This has caused money to flood into riskier assets in search of higher returns.
This, in turn, has caused some investors to drop their usual caution and engage in aggressive tactics.
And this, finally, has caused standards in the capital markets to deteriorate, making it easy for issuers to place risky securities and – consequently – hard for investors to buy safe ones.
Warren Buffett put it best, and I regularly return to his statement on the subject:
. . . the less prudence with which others conduct their affairs, the greater the prudence with which we should conduct our own affairs.
While investor behaviour hasn’t sunk to the depths seen just before the crisis (and, in my opinion, that contributed greatly to it), in many ways it has entered the zone of imprudence. To borrow a metaphor from Chuck Prince, Citigroup’s CEO from 2003 to 2007, anyone who’s totally unwilling to dance to today’s fast-paced music can find it challenging to put money to work.

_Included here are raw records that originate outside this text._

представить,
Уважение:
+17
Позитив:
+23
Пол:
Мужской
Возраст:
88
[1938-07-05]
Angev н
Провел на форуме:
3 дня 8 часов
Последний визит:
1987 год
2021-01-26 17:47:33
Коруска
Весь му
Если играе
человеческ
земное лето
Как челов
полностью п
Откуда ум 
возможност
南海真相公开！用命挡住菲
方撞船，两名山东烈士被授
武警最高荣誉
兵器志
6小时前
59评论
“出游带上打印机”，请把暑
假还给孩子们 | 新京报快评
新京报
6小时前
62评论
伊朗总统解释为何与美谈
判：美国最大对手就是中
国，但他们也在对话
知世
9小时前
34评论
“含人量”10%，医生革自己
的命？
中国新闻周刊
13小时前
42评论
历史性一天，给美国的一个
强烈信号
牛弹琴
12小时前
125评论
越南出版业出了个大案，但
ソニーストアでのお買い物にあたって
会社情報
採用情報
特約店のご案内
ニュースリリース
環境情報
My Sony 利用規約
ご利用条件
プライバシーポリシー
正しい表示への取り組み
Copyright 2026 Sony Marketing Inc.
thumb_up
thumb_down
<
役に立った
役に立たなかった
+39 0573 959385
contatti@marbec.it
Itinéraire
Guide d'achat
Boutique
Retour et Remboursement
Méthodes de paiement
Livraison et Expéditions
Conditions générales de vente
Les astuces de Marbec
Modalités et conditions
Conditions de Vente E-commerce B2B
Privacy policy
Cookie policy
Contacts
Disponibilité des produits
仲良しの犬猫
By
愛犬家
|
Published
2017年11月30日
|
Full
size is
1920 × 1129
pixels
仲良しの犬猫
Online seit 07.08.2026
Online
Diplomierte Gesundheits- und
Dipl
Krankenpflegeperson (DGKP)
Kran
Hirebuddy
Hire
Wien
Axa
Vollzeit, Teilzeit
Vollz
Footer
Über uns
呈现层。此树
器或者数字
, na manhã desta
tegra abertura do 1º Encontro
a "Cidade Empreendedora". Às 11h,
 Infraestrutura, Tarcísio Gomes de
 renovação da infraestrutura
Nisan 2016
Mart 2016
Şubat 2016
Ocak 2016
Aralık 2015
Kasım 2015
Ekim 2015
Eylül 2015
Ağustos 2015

It’s the job of investors to strike a proper balance between offense and defense, and between worrying about losing money and worrying about missing opportunity. Today I feel it’s important to pay more attention to loss prevention than to the pursuit of gain. For the last three years Oaktree’s mantra has been “move forward, but with caution.” At this time, in reiterating that mantra, I would increase the emphasis on those last three words: “but with caution.”
Economic and company fundamentals in the U.S. are fine today, and asset prices – while full – don’t seem to be at bubble levels. But when undemanding capital markets and a low level of risk aversion combine to encourage investors to engage in risky practices, something usually goes wrong eventually. Although I have no idea what could make the day of reckoning come sooner rather than later, I don’t think it’s too early to take today’s carefree market conditions into consideration. What I do know is that those conditions are creating a degree of risk for which there is no commensurate risk premium. We have to behave accordingly.